WORK REQUIRED →
Each line below from the "Figure 4. ( a" line through the "Figure 6. Nadiral" line, those two included, must be restated word for word; the pictures must not be.

MATERIAL FOR THIS EXERCISE →
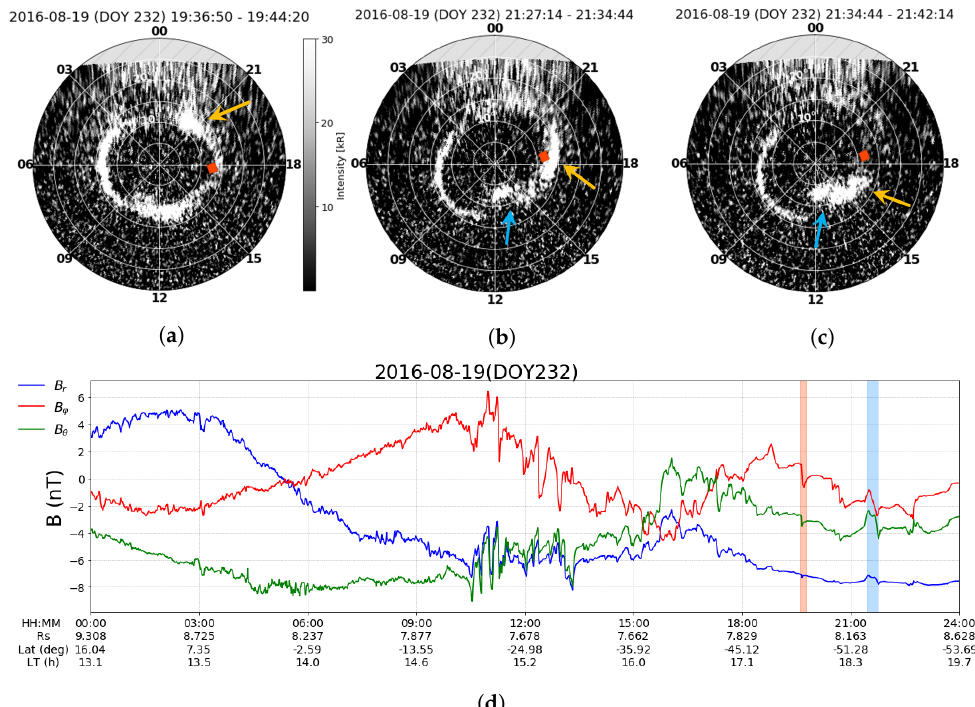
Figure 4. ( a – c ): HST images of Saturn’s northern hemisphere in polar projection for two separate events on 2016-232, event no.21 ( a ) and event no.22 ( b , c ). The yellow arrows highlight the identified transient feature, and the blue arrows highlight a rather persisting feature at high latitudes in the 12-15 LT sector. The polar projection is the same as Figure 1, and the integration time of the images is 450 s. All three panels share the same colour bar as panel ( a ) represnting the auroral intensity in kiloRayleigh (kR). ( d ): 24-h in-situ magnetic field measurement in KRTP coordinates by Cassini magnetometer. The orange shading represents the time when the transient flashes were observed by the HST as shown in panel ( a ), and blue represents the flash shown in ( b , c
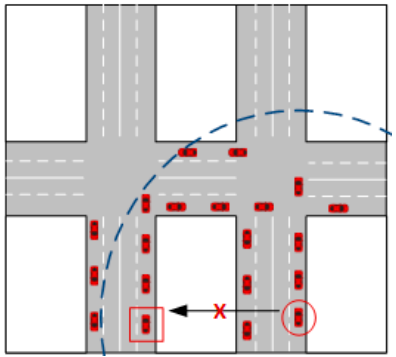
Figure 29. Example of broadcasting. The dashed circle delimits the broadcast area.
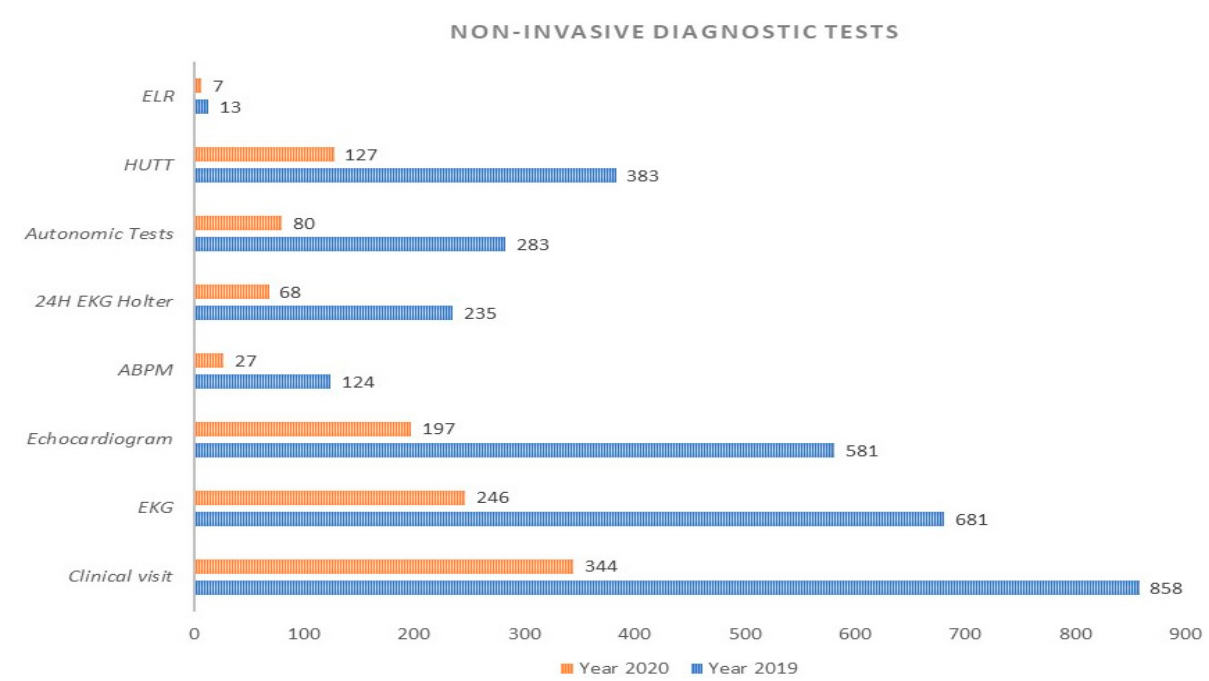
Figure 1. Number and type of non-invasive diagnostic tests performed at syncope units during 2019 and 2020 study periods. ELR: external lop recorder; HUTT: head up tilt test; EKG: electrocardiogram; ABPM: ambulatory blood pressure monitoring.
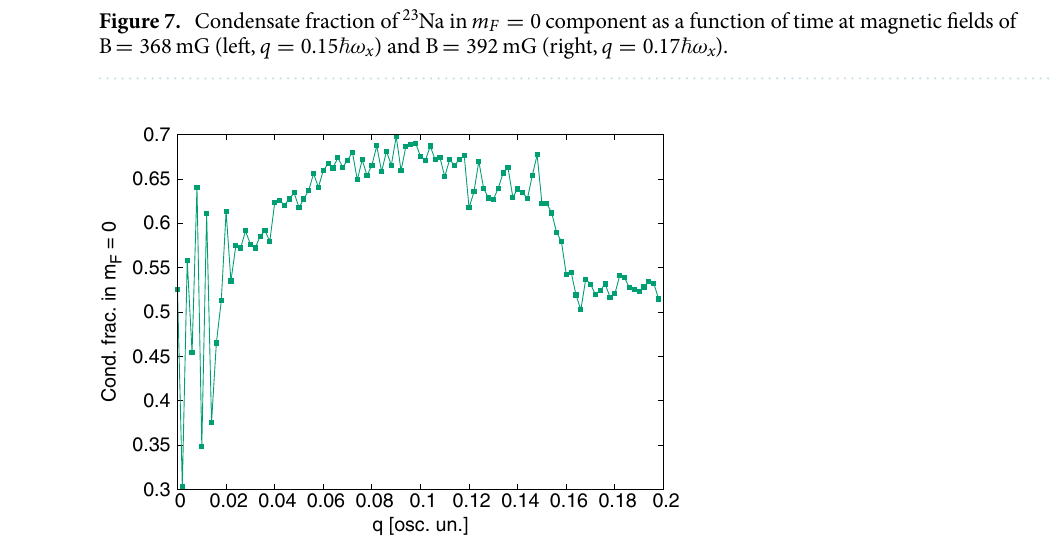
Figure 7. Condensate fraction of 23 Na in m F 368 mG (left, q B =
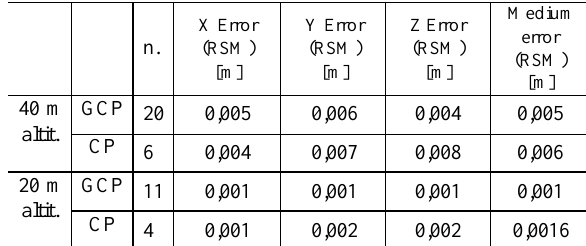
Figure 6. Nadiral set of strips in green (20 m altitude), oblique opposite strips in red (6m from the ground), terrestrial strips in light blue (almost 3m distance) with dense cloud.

---

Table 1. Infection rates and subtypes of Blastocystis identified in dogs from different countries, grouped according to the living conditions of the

FINISHED EXERCISE →
Figure 4. ( a – c ): HST images of Saturn’s northern hemisphere in polar projection for two separate events on 2016-232, event no.21 ( a ) and event no.22 ( b , c ). The yellow arrows highlight the identified transient feature, and the blue arrows highlight a rather persisting feature at high latitudes in the 12-15 LT sector. The polar projection is the same as Figure 1, and the integration time of the images is 450 s. All three panels share the same colour bar as panel ( a ) represnting the auroral intensity in kiloRayleigh (kR). ( d ): 24-h in-situ magnetic field measurement in KRTP coordinates by Cassini magnetometer. The orange shading represents the time when the transient flashes were observed by the HST as shown in panel ( a ), and blue represents the flash shown in ( b , c
Figure 29. Example of broadcasting. The dashed circle delimits the broadcast area.
Figure 1. Number and type of non-invasive diagnostic tests performed at syncope units during 2019 and 2020 study periods. ELR: external lop recorder; HUTT: head up tilt test; EKG: electrocardiogram; ABPM: ambulatory blood pressure monitoring.
Figure 7. Condensate fraction of 23 Na in m F 368 mG (left, q B =
Figure 6. Nadiral set of strips in green (20 m altitude), oblique opposite strips in red (6m from the ground), terrestrial strips in light blue (almost 3m distance) with dense cloud.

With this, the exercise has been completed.